Saturday, November 29, 2014

This seemed to good not to share, no idea where I found it...


LETTER FROM A MOTHER TO A CHILD:

"My dear child, the day you see I’m getting old, I ask you to please be patient, but most of all, try to understand what I’m going through.

If when we talk, I repeat the same thing a thousand times, don’t interrupt to say: “You said the same thing a minute ago”... Just listen, please. Try to remember the times when you were little and I would read the same story night after night until you would fall asleep.

When I don’t want to take a bath, don’t be mad and don’t embarrass me. Remember when I had to run after you making excuses and trying to get you to take a shower when you were just a child?

When you see how ignorant I am when it comes to new technology, give me the time to learn and don’t look at me that way... remember, honey, I patiently taught you how to do many things like eating appropriately, getting dressed, combing your hair and dealing with life’s issues every day... the day you see I’m getting old, I ask you to please be patient, but most of all, try to understand what I’m going through.

If I occasionally lose track of what we’re talking about, give me the time to remember, and if I can’t, don’t be nervous, impatient or arrogant. Just know in your heart that the most important thing for me is to be with you.

And when my old, tired legs don’t let me move as quickly as before, give me your hand the same way that I offered mine to you when you first walked.

When those days come, don’t feel sad... just be with me, and understand me while I get to the end of my life with love.

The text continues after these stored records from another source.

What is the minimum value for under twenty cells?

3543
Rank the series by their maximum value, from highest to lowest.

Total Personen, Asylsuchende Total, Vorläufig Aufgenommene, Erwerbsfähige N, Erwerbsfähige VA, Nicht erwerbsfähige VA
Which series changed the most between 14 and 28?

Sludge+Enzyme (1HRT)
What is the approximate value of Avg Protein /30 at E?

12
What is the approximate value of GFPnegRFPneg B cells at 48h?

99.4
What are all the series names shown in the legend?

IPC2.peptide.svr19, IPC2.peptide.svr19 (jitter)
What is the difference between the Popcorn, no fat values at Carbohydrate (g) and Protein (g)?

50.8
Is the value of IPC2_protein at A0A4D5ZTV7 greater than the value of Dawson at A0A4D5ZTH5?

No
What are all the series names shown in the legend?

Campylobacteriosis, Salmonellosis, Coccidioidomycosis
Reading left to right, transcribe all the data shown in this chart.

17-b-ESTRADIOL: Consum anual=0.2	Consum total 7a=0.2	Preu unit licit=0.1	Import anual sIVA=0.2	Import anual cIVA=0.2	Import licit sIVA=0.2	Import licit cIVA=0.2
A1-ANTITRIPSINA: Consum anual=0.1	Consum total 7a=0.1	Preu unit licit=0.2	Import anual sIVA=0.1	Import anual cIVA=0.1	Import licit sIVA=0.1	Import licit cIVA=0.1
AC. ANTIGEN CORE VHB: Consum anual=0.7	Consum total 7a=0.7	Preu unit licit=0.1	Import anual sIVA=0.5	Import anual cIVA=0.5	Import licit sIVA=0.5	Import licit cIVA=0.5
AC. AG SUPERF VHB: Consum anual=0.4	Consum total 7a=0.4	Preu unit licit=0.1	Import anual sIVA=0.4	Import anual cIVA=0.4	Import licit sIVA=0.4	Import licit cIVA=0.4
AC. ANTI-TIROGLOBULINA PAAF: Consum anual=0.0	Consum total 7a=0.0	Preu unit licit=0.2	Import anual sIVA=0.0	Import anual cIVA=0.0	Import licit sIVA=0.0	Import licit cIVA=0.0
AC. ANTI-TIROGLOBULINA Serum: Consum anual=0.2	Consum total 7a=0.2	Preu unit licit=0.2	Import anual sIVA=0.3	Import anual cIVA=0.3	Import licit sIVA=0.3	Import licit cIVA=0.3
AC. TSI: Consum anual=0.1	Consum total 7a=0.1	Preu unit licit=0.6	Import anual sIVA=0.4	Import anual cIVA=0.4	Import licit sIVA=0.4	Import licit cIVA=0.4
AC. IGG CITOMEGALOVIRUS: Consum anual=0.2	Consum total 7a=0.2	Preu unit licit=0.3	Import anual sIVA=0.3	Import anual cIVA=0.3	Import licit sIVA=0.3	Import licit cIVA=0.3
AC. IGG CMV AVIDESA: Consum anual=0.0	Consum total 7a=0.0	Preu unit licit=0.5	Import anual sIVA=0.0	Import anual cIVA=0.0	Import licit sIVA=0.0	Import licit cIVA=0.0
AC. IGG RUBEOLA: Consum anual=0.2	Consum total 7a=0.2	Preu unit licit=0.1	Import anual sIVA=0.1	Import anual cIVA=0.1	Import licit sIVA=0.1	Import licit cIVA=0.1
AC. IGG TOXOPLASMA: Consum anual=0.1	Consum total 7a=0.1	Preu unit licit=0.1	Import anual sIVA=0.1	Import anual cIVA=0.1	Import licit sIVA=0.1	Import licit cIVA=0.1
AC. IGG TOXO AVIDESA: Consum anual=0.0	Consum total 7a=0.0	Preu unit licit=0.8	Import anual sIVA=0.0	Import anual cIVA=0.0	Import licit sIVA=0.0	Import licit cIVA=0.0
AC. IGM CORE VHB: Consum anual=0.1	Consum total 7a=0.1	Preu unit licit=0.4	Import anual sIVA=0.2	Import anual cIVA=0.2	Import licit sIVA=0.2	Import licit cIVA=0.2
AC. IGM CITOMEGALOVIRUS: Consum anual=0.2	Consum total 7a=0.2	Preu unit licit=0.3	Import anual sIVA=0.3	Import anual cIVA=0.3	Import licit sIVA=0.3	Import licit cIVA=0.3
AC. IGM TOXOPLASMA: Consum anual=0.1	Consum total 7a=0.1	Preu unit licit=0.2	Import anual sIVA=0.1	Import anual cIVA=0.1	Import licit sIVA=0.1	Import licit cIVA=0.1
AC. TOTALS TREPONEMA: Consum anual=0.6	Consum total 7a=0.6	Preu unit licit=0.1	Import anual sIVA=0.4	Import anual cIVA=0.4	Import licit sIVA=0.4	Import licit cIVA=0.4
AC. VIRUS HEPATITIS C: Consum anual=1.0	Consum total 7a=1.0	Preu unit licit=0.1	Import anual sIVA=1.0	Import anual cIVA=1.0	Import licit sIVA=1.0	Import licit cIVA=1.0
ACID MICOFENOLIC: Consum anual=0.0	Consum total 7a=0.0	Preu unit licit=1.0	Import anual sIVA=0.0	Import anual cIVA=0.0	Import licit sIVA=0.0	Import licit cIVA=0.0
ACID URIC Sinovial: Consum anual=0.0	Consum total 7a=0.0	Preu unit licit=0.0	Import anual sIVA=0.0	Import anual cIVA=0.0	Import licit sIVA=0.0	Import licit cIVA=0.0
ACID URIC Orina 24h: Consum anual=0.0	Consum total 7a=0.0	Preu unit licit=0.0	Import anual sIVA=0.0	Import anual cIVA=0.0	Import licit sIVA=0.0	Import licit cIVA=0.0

I’ll cherish and thank you for the gift of time and joy we shared. With a big smile and the huge love I’ve always had for you, I just want to say, I love you...

- Unknown

Thursday, August 7, 2014

Mid Summer

Every year for the past few years, I have said I should just take the summer off from working mostly indoors, and spend more time outside. Well this year I am doing just that. Not because I finally found the time, but because circumstances are such that I could not do this summer what I did the past summers. I lost about 8 weeks of the summer, and now I may as well just enjoy the great outdoors and forget all the stuff on my list of things to do.. Just burned the list, and will not be making a new one till maybe mid September...
  This may just become a habit, I would have liked to have spent a good deal of the summer in the screen house reading.. but the house is being painted this year, and so the screen house did not go up. Now it is a bit to late to get it up, and there is still painting to be done, so it would just be in the way.
  Funny all that stuff that I thought I just HAD to get done, does not really matter that I did not get to it. Sometimes we just have to take a few steps back and take a look and see if that stuff we thought was so important  REALLY is.